I decided to take care of Al after he had his heart attack, and have continued this care for almost five years now with no words or hugs or concerns from the few family members left.

Now that Al feels like his time is almost near to leave this earth, I have already told you of the request that he wanted to visit the cemetery. What I didn’t tell you, was the other part of the request. He wanted the two aunts and our sister to know that he was sick.

This is something I battled with. I knew the anger and hard feelings that had never healed, and yet here was my own brother, wanting his family to know that he was dying, or at least he thinks he is dying. Who am I to judge.

After two  nights of terrible dreams, waking up in sweat, and hardly any sleep, I decided to honor his wishes. I started with our sister. I went to her, and it was awful. She cussed me out, screamed, and basically told me where to go. I told her why I was there,that it was at the request of Al and she said nothing.

You are probably thinking why does she feel this way about you? Why would she be so angry? What did you do to her?

Without getting to technical, it is over money. It has always been over money. Money can tear families apart. Wills can make some people turn into crazy people, and this is what happened here.

Now I have done what he has asked for one person, our sister. I have not had the guts to tell him how it went, so have said nothing yet. I don’t even know if I can continue this to the two aunts.

What hurts so bad for me personally is, no one has offered to help with Al. No one calls on his birthday, no one calls to see how he is doing. Money has come between us all.

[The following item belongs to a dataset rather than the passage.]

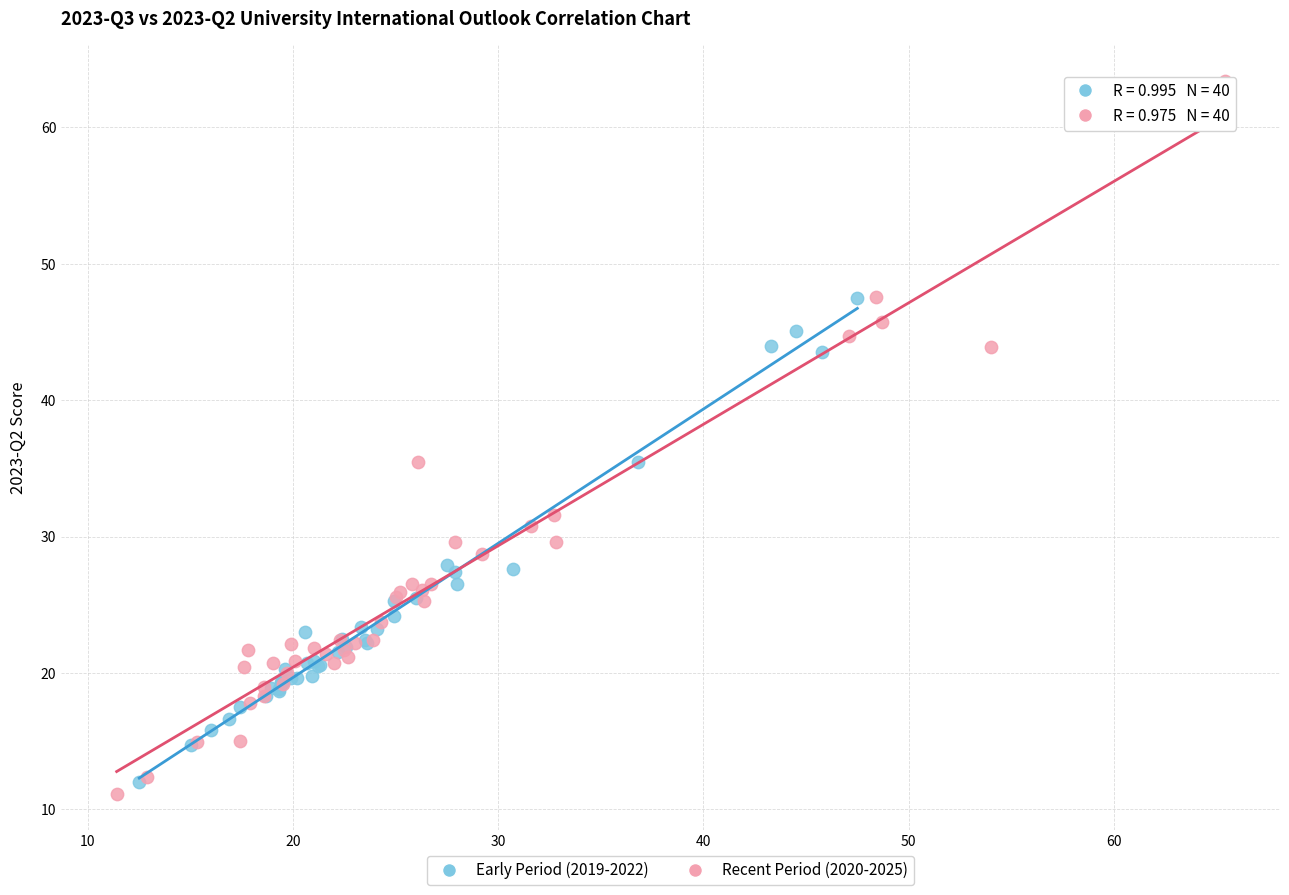

What are all the series names shown in the legend?

Early Period (2019-2022), Recent Period (2020-2025)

Now I have to consider what to do next. Get a hold of the other two? Ignore Al’s request? I don’t know. So when I say that there is only Al and me left of our family, I now know it is not words, it is so.

I will continue to care for my brother for as long as I can. I will love him and protect him and watch over him. God will let me know in some way when he wants me to place him, and so no matter what is said, I will continue on, because he is family, he is my brother.